“J’arrête ma carrière, c’est décidé!” Sous le coup de l’émotion, Fanny Smith veut tout envoyer balader et répète à plusieurs reprises cette phrase lourde de sens. La Villardoue, qui pleure à chaudes larmes dans les bras de Talina Gantenbein et de son préparateur physique Philippe Clément, évacue toute sa frustration avec le sentiment que la médaille de bronze, qu’elle avait remportée sur la piste, lui a été volée par le jury à l’issue de la finale remportée par la Suédoise Sandra Naeslund.

Revenue de l’enfer après avoir contracté une vilaine blessure à un genou, la Vaudoise a pourtant bravé les éléments pour aller chercher sur la piste cette médaille méritée. Sous les épais flocons de Zhangjiakou – c’est assez rare pour être souligné – et le brouillard ambiant, cette décision a surpris l’ensemble des personnes présentes dans l’aire d’arrivée de Secret Garden.

Fanny Smith était inconsolable dans l’aire d’arrivée. (SkiActu)

Après avoir patienté de longues minutes jusqu’à la décision du jury de la FIS, Fanny Smith a eu le temps de cogiter. Mais jamais elle n’aurait imaginé une telle décision. Très remontée, la skieuse de 29 ans a parlementé de longues minutes avec plusieurs membres de la FIS dont Klaus Waldner, le directeur de course, afin de comprendre les raisons qui ont conduit à son déclassement lors de la finale. “C’est du skicross, il y a des contacts, c’est normal, vous rendez-vous compte de l’impact de votre décision?”, a ainsi questionné la skieuse vaudoise sous le choc. “Et le contact avec Marielle Thompson, cela ne vous suffisait pas?”, a-t-elle poursuivi, rappelant avoir également été bousculée par la Canadienne dans le dernier virage. C’est d’ailleurs dans la foulée, à la sortie du dernier roller, que Fanny Smith a réalisé un écart avec son ski gauche, perturbée par Marielle Thompson juste devant elle, ce qui a freiné l’Allemande Daniela Maier.

Stupeur générale

Dans l’aire d’arrivée, alors que le jury a visionné la scène une nombre incalculable de fois, personne n’aurait pensé que la Vaudoise puisse être pénalisée d’un carton jaune. Fanny Smith et Daniela Maier ont même rigolé ensemble peu de temps après l’arrivée, car des contacts similaires, il en existe souvent en skicross, sans qu’ils soient jugés litigieux.

Après une dizaine de minutes d’attente, le résultat est tombé et la stupeur s’est emparé du clan helvétique qui s’est agité dans tous le sens. Impossible toutefois de faire le moindre recours ou de déposer le moindre protêt. Le staff helvétique trouvera comme réponse que la décision a été prise selon les règles de course. Selon nos informations, aucune procédure supplémentaire, devant le Tribunal arbitral du sport notamment, n’est envisagée.

Fanny Smith a adressé son courroux a directeur de course. (SkiActu)

Pourtant, même les entraîneurs allemands ont trouvé le raisonnement absurde. Heureuse de récupérer la médaille de bronze, Daniela Maier s’imaginait déjà chocolat et partageait sa déception pour Fanny Smith. La gagnante du dernier Globe de cristal paie également peut-être ses prises de position tranchées, à l’image de ses critiques envers la piste olympique lorsque les athlètes étaient venus la reconnaître au mois de novembre ou la décision de lancer une course dans des conditions exécrables à Val Thorens en décembre.
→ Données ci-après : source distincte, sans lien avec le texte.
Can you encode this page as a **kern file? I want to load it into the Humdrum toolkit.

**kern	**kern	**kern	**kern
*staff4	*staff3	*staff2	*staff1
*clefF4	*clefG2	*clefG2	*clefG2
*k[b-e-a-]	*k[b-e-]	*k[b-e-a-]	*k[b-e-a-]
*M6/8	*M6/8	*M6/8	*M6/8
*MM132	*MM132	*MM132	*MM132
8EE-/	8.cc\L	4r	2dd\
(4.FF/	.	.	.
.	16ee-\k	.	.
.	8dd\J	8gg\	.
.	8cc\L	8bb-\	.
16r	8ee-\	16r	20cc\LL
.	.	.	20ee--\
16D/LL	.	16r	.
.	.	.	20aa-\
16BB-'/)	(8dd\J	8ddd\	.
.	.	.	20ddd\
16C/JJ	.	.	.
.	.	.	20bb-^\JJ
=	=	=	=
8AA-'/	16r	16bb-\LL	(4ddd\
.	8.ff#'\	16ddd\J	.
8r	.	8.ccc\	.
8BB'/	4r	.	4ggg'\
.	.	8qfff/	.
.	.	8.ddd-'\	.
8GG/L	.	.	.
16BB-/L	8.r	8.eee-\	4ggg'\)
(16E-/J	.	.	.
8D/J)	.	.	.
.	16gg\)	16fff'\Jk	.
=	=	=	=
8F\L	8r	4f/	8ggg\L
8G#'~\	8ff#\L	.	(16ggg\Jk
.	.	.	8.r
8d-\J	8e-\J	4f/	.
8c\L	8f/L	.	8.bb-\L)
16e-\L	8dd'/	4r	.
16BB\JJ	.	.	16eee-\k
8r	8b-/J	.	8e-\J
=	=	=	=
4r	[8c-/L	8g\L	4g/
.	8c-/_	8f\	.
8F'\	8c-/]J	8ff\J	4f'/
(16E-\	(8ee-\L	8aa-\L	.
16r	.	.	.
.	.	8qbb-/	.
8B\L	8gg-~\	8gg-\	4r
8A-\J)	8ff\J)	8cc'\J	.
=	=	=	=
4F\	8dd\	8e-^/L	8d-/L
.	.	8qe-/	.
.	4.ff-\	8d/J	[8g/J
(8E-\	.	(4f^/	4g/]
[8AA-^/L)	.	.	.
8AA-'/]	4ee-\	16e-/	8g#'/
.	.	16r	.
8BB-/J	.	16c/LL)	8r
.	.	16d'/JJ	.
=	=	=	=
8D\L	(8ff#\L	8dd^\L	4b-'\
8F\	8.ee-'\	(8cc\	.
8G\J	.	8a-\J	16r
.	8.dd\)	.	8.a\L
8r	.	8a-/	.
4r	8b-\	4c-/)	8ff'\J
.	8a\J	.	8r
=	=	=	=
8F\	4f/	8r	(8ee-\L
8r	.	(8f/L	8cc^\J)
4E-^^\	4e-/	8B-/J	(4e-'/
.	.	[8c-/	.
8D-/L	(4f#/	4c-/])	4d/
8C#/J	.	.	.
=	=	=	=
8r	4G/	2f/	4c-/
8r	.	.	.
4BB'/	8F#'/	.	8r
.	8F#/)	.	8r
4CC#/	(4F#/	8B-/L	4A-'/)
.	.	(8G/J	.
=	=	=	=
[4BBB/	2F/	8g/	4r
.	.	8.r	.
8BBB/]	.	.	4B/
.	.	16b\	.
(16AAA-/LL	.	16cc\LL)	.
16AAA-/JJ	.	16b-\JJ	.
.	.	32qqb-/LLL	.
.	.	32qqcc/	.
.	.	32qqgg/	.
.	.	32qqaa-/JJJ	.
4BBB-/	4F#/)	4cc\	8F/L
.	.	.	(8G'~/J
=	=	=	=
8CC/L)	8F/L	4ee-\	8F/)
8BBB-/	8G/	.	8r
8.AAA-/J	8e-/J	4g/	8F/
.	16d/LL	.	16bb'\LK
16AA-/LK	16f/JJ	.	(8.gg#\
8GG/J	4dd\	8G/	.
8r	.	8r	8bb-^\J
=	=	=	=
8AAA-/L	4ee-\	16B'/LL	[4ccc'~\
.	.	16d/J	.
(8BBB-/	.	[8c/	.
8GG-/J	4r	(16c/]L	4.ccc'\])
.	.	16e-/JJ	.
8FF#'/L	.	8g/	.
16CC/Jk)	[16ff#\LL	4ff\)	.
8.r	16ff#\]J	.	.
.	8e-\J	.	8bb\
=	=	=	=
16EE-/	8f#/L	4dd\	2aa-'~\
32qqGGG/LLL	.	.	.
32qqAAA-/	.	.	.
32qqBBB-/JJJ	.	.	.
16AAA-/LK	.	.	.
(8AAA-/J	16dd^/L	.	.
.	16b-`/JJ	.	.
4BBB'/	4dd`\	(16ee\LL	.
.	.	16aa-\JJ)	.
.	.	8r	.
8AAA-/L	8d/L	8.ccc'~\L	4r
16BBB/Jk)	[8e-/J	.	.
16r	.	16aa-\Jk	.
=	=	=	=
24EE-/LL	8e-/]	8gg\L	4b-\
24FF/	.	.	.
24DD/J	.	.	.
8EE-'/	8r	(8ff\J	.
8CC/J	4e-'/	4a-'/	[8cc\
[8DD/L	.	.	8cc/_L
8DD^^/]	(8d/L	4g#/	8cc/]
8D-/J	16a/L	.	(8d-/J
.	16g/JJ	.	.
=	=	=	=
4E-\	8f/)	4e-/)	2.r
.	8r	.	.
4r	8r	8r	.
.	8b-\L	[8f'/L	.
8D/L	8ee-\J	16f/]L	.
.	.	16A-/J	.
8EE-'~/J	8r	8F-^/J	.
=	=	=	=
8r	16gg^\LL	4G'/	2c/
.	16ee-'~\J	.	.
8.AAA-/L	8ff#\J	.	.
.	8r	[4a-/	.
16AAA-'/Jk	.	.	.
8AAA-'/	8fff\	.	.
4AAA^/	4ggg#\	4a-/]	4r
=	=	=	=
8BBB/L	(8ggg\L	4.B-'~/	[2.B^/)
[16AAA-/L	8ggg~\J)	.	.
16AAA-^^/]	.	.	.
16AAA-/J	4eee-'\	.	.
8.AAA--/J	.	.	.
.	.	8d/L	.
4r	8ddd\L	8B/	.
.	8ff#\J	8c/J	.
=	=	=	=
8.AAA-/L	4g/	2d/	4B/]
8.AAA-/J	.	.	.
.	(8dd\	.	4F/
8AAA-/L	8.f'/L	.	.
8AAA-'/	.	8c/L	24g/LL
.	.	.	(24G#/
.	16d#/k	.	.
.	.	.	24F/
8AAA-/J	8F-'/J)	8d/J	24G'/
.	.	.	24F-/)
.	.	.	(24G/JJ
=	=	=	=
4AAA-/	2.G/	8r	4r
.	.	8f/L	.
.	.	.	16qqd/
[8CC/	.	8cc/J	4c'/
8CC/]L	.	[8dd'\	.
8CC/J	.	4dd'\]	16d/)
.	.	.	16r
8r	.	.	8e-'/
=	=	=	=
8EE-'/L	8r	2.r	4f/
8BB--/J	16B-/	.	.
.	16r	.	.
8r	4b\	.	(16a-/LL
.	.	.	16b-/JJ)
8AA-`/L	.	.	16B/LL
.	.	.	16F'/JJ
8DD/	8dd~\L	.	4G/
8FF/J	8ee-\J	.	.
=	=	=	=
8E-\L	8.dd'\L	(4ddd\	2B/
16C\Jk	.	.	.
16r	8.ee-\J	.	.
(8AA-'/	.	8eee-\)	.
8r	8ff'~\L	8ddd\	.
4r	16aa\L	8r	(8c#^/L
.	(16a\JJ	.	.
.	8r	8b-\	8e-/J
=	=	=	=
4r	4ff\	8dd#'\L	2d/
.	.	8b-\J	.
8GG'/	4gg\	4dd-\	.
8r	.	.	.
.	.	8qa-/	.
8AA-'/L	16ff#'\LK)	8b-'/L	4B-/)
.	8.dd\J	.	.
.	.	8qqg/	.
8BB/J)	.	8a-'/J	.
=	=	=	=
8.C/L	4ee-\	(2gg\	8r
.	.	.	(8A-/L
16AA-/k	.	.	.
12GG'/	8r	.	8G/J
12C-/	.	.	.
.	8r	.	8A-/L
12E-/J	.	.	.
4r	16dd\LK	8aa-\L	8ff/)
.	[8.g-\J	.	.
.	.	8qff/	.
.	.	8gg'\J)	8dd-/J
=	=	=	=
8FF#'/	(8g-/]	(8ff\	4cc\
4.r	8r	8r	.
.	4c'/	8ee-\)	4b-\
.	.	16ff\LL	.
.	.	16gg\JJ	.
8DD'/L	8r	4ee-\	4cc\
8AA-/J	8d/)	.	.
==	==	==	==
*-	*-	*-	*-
Fanny Smith et les Jeux olympiques, histoire mouvementée

Et cette journée sombre marquera une nouvelle page de l’histoire très mouvementée que Fanny Smith entretient avec les Jeux olympiques. Alors qu’elle a toujours rêvé du grand rendez-vous quadriennal, celui-ci s’est toujours refusé à elle. En 2010 à Vancouver, la Vaudoise était probablement encore un peu tendre (7e). Et c’est surtout en 2014 qu’elle a été malheureuse (8e alors qu’elle faisait partie des grandes favorites). Quatre ans plus tard, arrivée à nouveau avec un statut similaire, elle était alors parvenue à enfin arracher, au bout du suspense, une belle médaille de bronze, qu’elle avait prise comme une libération.

Mais ce jeudi sur la neige chinoise et alors qu’elle avait confié regretter de disputer une nouvelle fois des Jeux olympiques en Asie, le sort s’en est à nouveau mêlé. Reste à savoir si sa promesse de disputer ses derniers Jeux en Italie dans quatre ans, qu’elle avait encore réitérée en début de saison, sera désormais tenue.